The E-Commerce Regulations do not apply the country of origin
principle to the terms of consumer contracts. In practical terms,
this means that a UK-based e-commerce site's terms and conditions
should meet the laws of every Member State in which consumers can
buy its products, not just UK laws.
As a result of the consumer contract exception, any site selling
to French consumers must provide its terms and conditions in French
– otherwise they may be considered invalid. If selling into
Denmark, consumers must be given a 14 working day cooling-off
period during which the consumer can change his or her mind about
the purchase and return the goods for a refund. In the UK, the
cooling-off period is only seven working days. These are only
examples, of course there are many other differences.

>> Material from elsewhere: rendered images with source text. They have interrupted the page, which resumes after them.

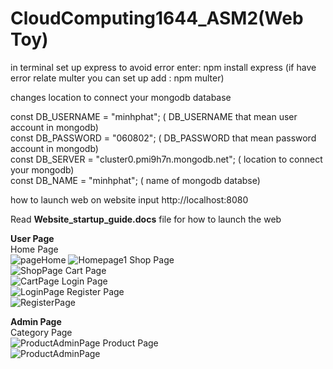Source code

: # CloudComputing1644_ASM2(Web Toy)

in terminal set up express to avoid error enter: npm install express (if have error relate multer you can set up add : npm multer)


changes location to connect your mongodb database

const DB_USERNAME = "minhphat"; ( DB_USERNAME that mean user account in mongodb) <br/>
const DB_PASSWORD = "060802"; ( DB_PASSWORD that mean password account in mongodb)<br/>
const DB_SERVER = "cluster0.pmi9h7n.mongodb.net"; ( location to connect your mongodb)<br/>
const DB_NAME = "minhphat"; ( name of mongodb databse)<br/>

how to launch web on website input http://localhost:8080<br/>

Read <b>Website_startup_guide.docs</b> file for how to launch the web

<b>User Page</b> <br/>
Home Page <br/>
![pageHome](https://github.com/minh-phat/ATNToyWeb_NodeJS_Mongo/assets/89958212/ad42a12d-279f-4724-a2f6-6e29067df756)
![Homepage1](https://github.com/minh-phat/ATNToyWeb_NodeJS_Mongo/assets/89958212/34b80086-53d3-4310-8adf-8f6cbec55344)
Shop Page <br/>
![ShopPage](https://github.com/minh-phat/ATNToyWeb_NodeJS_Mongo/assets/89958212/18855d90-0860-4fc4-814e-39395f689506)
Cart Page <br/>
![CartPage](https://github.com/minh-phat/ATNToyWeb_NodeJS_Mongo/assets/89958212/eb56c24c-e205-4ec3-bd5c-7d121c7f8a6c)
Login Page <br/>
![LoginPage](https://github.com/minh-phat/ATNToyWeb_NodeJS_Mongo/assets/89958212/db0cc9df-6f12-44ed-87fa-905786f106c2)
Register Page <br/>
![RegisterPage](https://github.com/minh-phat/ATNToyWeb_NodeJS_Mongo/assets/89958212/a79fa81a-0be1-4675-a7c5-c44034c8ed24)

<b>Admin Page</b> <br/>
Category Page <br/>
![ProductAdminPage](https://github.com/minh-phat/ATNToyWeb_NodeJS_Mongo/assets/89958212/36bf1e1d-f008-45cc-9875-64cf01ca0c39)
Product Page <br/>
![ProductAdminPage](https://github.com/minh-phat/ATNToyWeb_NodeJS_Mongo/assets/89958212/2d883155-8a77-45a8-82fa-e041bb100a1a)
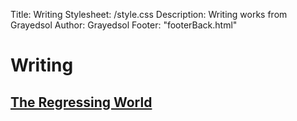 Title: Writing
Stylesheet: /style.css
Description: Writing works from Grayedsol
Author: Grayedsol
Footer: "footerBack.html"

# Writing

## [The Regressing World](./TheRegressingWorld)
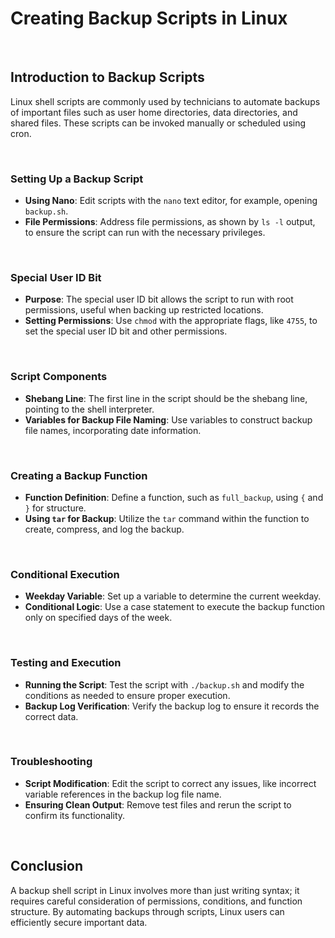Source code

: # Creating Backup Scripts in Linux

<br>

## Introduction to Backup Scripts

Linux shell scripts are commonly used by technicians to automate backups of important files such as user home directories, data directories, and shared files. These scripts can be invoked manually or scheduled using cron.

<br>

### Setting Up a Backup Script

- **Using Nano**: Edit scripts with the `nano` text editor, for example, opening `backup.sh`.
- **File Permissions**: Address file permissions, as shown by `ls -l` output, to ensure the script can run with the necessary privileges.

<br>

### Special User ID Bit

- **Purpose**: The special user ID bit allows the script to run with root permissions, useful when backing up restricted locations.
- **Setting Permissions**: Use `chmod` with the appropriate flags, like `4755`, to set the special user ID bit and other permissions.

<br>

### Script Components

- **Shebang Line**: The first line in the script should be the shebang line, pointing to the shell interpreter.
- **Variables for Backup File Naming**: Use variables to construct backup file names, incorporating date information.

<br>

### Creating a Backup Function

- **Function Definition**: Define a function, such as `full_backup`, using `{` and `}` for structure.
- **Using `tar` for Backup**: Utilize the `tar` command within the function to create, compress, and log the backup.

<br>

### Conditional Execution

- **Weekday Variable**: Set up a variable to determine the current weekday.
- **Conditional Logic**: Use a case statement to execute the backup function only on specified days of the week.

<br>

### Testing and Execution

- **Running the Script**: Test the script with `./backup.sh` and modify the conditions as needed to ensure proper execution.
- **Backup Log Verification**: Verify the backup log to ensure it records the correct data.

<br>

### Troubleshooting

- **Script Modification**: Edit the script to correct any issues, like incorrect variable references in the backup log file name.
- **Ensuring Clean Output**: Remove test files and rerun the script to confirm its functionality.

<br>

## Conclusion

A backup shell script in Linux involves more than just writing syntax; it requires careful consideration of permissions, conditions, and function structure. By automating backups through scripts, Linux users can efficiently secure important data.
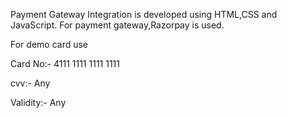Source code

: Payment Gateway Integration is developed using HTML,CSS and JavaScript. For payment gateway,Razorpay is used.

For demo card use

Card No:- 4111 1111 1111 1111

cvv:- Any

Validity:- Any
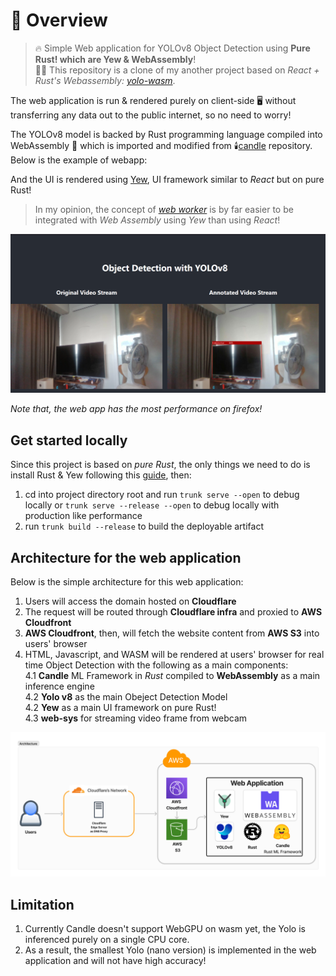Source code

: # 🚀 Overview

>🔥 Simple Web application for YOLOv8 Object Detection using **Pure Rust! which are Yew & WebAssembly**!  
> 🧑‍💻 This repository is a clone of my another project based on *React + Rust's Webassembly: [yolo-wasm](github.com/korntewin/yolo-wasm)*.

The web application is run & rendered purely on client-side 🖥️ without transferring any data out to the public internet, so no need to worry!

The YOLOv8 model is backed by Rust programming language compiled into WebAssembly 🎉 which is imported and modified from 🕯️[candle](https://github.com/huggingface/candle) repository. Below is the example of webapp:

And the UI is rendered using [Yew](yew.rs/), UI framework similar to *React* but on pure Rust!

> In my opinion, the concept of *[web worker](https://developer.mozilla.org/en-US/docs/Web/API/Web_Workers_API)* is by far easier to be integrated with *Web Assembly* using *Yew* than using *React*!

![demo](./imgs/demo.png)

*Note that, the web app has the most performance on firefox!*

## Get started locally

Since this project is based on *pure Rust*, the only things we need to do is install Rust & Yew following this [guide](https://yew.rs/docs/getting-started/introduction), then:

1. cd into project directory root and run `trunk serve --open` to debug locally or `trunk serve --release --open` to debug locally with production like performance
2. run `trunk build --release` to build the deployable artifact

## Architecture for the web application

Below is the simple architecture for this web application:

1. Users will access the domain hosted on **Cloudflare**
2. The request will be routed through **Cloudflare infra** and proxied to **AWS Cloudfront**
3. **AWS Cloudfront**, then, will fetch the website content from **AWS S3** into users' browser
4. HTML, Javascript, and WASM will be rendered at users' browser for real time Object Detection with the following as a main components:  
    4.1 **Candle** ML Framework in *Rust* compiled to **WebAssembly** as a main inference engine  
    4.2 **Yolo v8** as the main Obeject Detection Model  
    4.2 **Yew** as a main UI framework on pure Rust!  
    4.3 **web-sys** for streaming video frame from webcam

![architecture](./imgs/architecture.png)

## Limitation

1. Currently Candle doesn't support WebGPU on wasm yet, the Yolo is inferenced purely on a single CPU core.
2. As a result, the smallest Yolo (nano version) is implemented in the web application and will not have high accuracy!

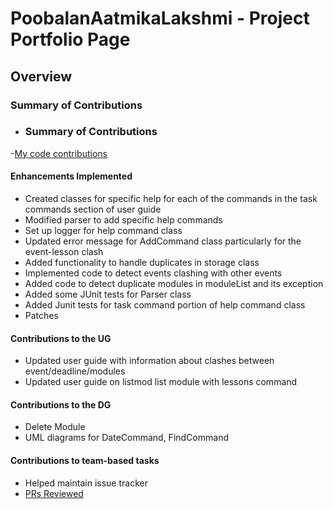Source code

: # PoobalanAatmikaLakshmi - Project Portfolio Page

## Overview


### Summary of Contributions
- ### Summary of Contributions
-[My code contributions](https://nus-cs2113-ay2223s2.github.io/tp-dashboard/?search=&sort=groupTitle&sortWithin=title&timeframe=commit&mergegroup=&groupSelect=groupByRepos&breakdown=true&checkedFileTypes=docs~functional-code~test-code~other&since=2023-02-17&tabOpen=true&tabType=authorship&tabAuthor=PoobalanAatmikaLakshmi&tabRepo=AY2223S2-CS2113-T13-4%2Ftp%5Bmaster%5D&authorshipIsMergeGroup=false&authorshipFileTypes=docs~functional-code~test-code&authorshipIsBinaryFileTypeChecked=false&authorshipIsIgnoredFilesChecked=false)

#### Enhancements Implemented
- Created classes for specific help for each of the commands in the task commands section of user guide 
- Modified parser to add specific help commands 
- Set up logger for help command class 
- Updated error message for AddCommand class particularly for the event-lesson clash
- Added functionality to handle duplicates in storage class
- Implemented code to detect events clashing with other events 
- Added code to detect duplicate modules in moduleList and its exception 
- Added some JUnit tests for Parser class 
- Added Junit tests for task command portion of help command class
- Patches 

#### Contributions to the UG
- Updated user guide with information about clashes between event/deadline/modules 
- Updated user guide on listmod list module with lessons command 
#### Contributions to the DG
- Delete Module 
- UML diagrams for DateCommand, FindCommand
#### Contributions to team-based tasks
- Helped maintain issue tracker 
- [PRs Reviewed](https://github.com/AY2223S2-CS2113-T13-4/tp/pulls?q=is%3Apr+is%3Aclosed+reviewed-by%3A%40me)
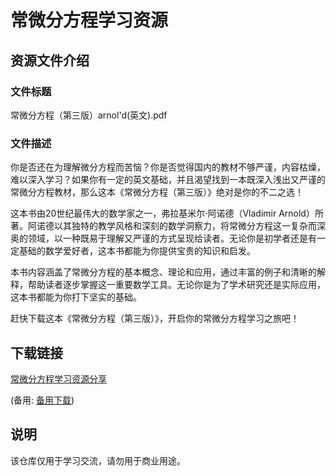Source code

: # 常微分方程学习资源

## 资源文件介绍

### 文件标题
常微分方程（第三版）arnol'd(英文).pdf

### 文件描述
你是否还在为理解微分方程而苦恼？你是否觉得国内的教材不够严谨，内容枯燥，难以深入学习？如果你有一定的英文基础，并且渴望找到一本既深入浅出又严谨的常微分方程教材，那么这本《常微分方程（第三版）》绝对是你的不二之选！

这本书由20世纪最伟大的数学家之一，弗拉基米尔·阿诺德（Vladimir Arnold）所著。阿诺德以其独特的教学风格和深刻的数学洞察力，将常微分方程这一复杂而深奥的领域，以一种既易于理解又严谨的方式呈现给读者。无论你是初学者还是有一定基础的数学爱好者，这本书都能为你提供宝贵的知识和启发。

本书内容涵盖了常微分方程的基本概念、理论和应用，通过丰富的例子和清晰的解释，帮助读者逐步掌握这一重要数学工具。无论你是为了学术研究还是实际应用，这本书都能为你打下坚实的基础。

赶快下载这本《常微分方程（第三版）》，开启你的常微分方程学习之旅吧！

## 下载链接
[常微分方程学习资源分享](https://pan.quark.cn/s/74296d89d72e) 

(备用: [备用下载](https://pan.baidu.com/s/1nTPgVBF7TWvcPjWR3zZHWg?pwd=1234))

## 说明

该仓库仅用于学习交流，请勿用于商业用途。

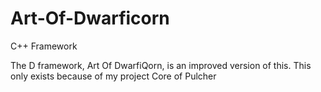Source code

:# Art-Of-Dwarficorn
C++ Framework


The D framework, Art Of DwarfiQorn, is an improved version of this. This only exists because of my project Core of Pulcher
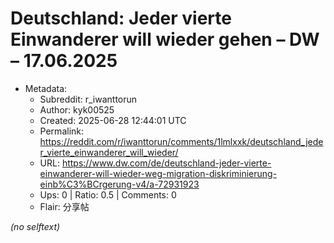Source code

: # Deutschland: Jeder vierte Einwanderer will wieder gehen  – DW – 17.06.2025

- Metadata:
  - Subreddit: r_iwanttorun
  - Author: kyk00525
  - Created: 2025-06-28 12:44:01 UTC
  - Permalink: https://reddit.com/r/iwanttorun/comments/1lmlxxk/deutschland_jeder_vierte_einwanderer_will_wieder/
  - URL: https://www.dw.com/de/deutschland-jeder-vierte-einwanderer-will-wieder-weg-migration-diskriminierung-einb%C3%BCrgerung-v4/a-72931923
  - Ups: 0 | Ratio: 0.5 | Comments: 0
  - Flair: 分享帖

_(no selftext)_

Despite this significant qualification, there are still
advantages in the Regulations' country of origin principle that can
benefit a UK-based business. For example, the UK's retail laws are
among the most relaxed in Europe. This can give UK businesses
advantages over, say, German competitors. A German e-tailer must
comply with any German restrictions on promotional offers; its UK
rival escapes such restrictions, even when selling to German
consumers.
Ensuring your contract is legal
It is important for e-commerce retailers to ensure that the
contract which is formed with the consumer under the process
described above is both legally correct and also affords the
retailer the maximum protection. There are various ways in which
the contracting process can be structured to be legally correct,
and it is important to balance absolute best practice, and a more
commercial approach which is still legally correct. Equally, it is
surprisingly easy to structure the process in a way which is
legally incorrect, and which exposes the company to more risk than
is necessary.
This is an edited version of a guide for businesses.